Excerpted text START

Strontium is an alkaline-earth element with a chemistry similar to that of calcium and other divalent cations in
Group IIa of the periodic table of the elements. The metal is used in some alloys of tin and lead; various strontium salts are used in pyrotechnics, refining beet sugar, glass, paints, ceramics, and some medicines; and strontium radioisotopes are generated from fission reactions at nuclear installations (McKee and Wolf 1963). The major liquid industrial wastes containing strontium are nuclear wastes including Sr89 and Sr90.
Strontium removals can be achieved through lime-soda ash softening. When stoichiometric chemical dosages are used, a 65-75% removal efficiency of dissolved strontium can be obtained. Increased removals result from chemical dosages greater than stoichiometric amounts.
Phosphate coagulation can also be utilized since strontium cations form relatively insoluble phosphate compounds at high pH. At a pH of 11.3 or greater, with a phosphate to calcium ratio greater than 2.2 to 1, more than 97% of strontium can be removed (Landerdale 1951). Other methods of chemical precipitation include copre-cipitation with aluminum and cesium from acid aluminum wastes, and scavenging by tannic acid or calcium oxalate (Straub 1964).
Inorganic strontium can also be removed from water through cationic ion exchange materials. Processes such as electrodialysis and reverse osmosis also show promise for strontium removal application.

Excerpted text END

> What to do:
- A) Summarize the strontium passage in two sentences.
- B) Reproduce everything in the strontium passage from "Strontium is an" down to "than stoichiometric amounts.".
The lines that follow come from a separate source unrelated to the strontium passage.

Exercise data START

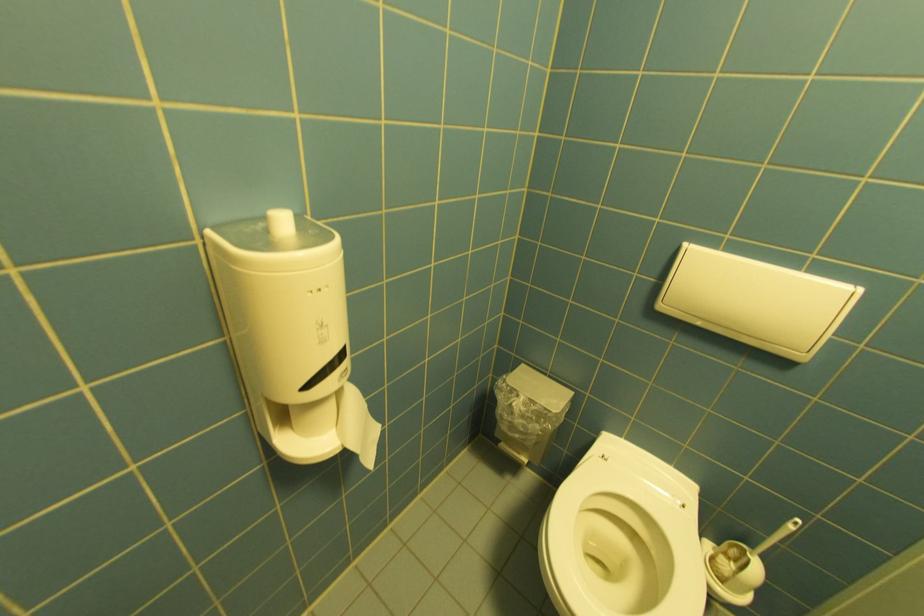
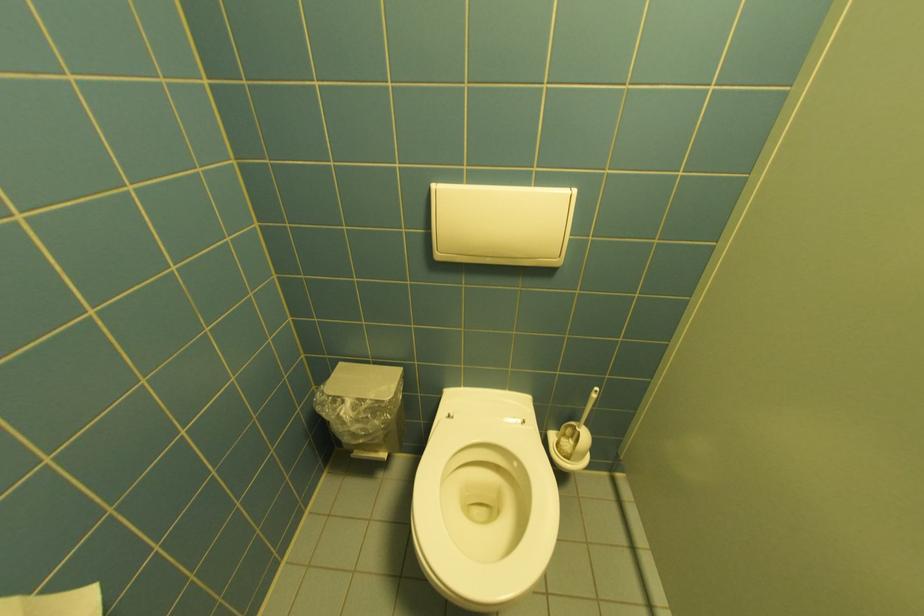
Locate, in the second image, the point that corresponds to (x=690, y=507) in the first image.

(529, 424)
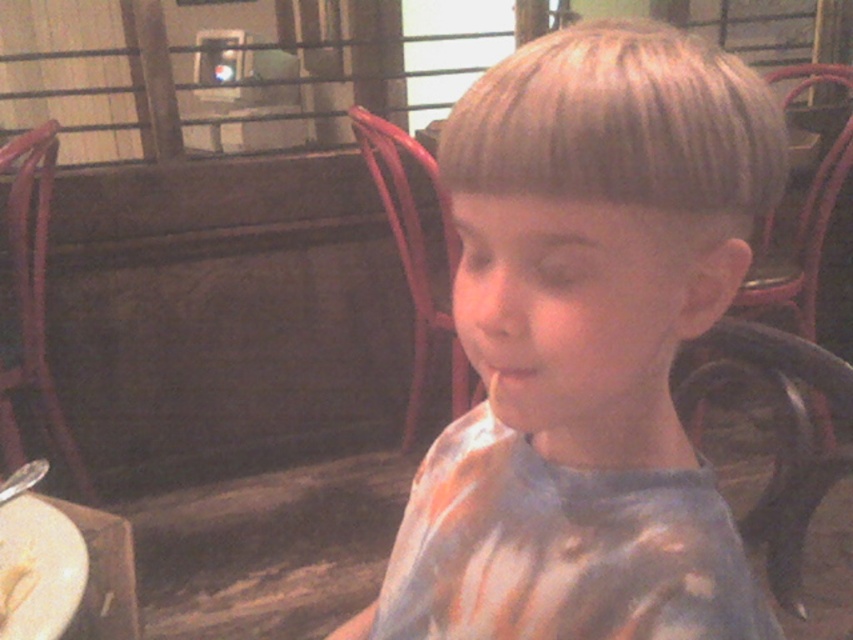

Exercise data END

> Solutions to the tasks:
- A) Strontium is an alkaline-earth element chemically similar to calcium that is used in alloys and in salts for products such as pyrotechnics, glass, and medicines, and its radioisotopes come from nuclear fission, so nuclear wastes are the main industrial liquid wastes containing it. It can be removed from water by lime-soda ash softening, phosphate coagulation at high pH, other chemical precipitation methods, and cationic ion exchange, while electrodialysis and reverse osmosis also show promise.

- B)
Strontium is an alkaline-earth element with a chemistry similar to that of calcium and other divalent cations in
Group IIa of the periodic table of the elements. The metal is used in some alloys of tin and lead; various strontium salts are used in pyrotechnics, refining beet sugar, glass, paints, ceramics, and some medicines; and strontium radioisotopes are generated from fission reactions at nuclear installations (McKee and Wolf 1963). The major liquid industrial wastes containing strontium are nuclear wastes including Sr89 and Sr90.
Strontium removals can be achieved through lime-soda ash softening. When stoichiometric chemical dosages are used, a 65-75% removal efficiency of dissolved strontium can be obtained. Increased removals result from chemical dosages greater than stoichiometric amounts.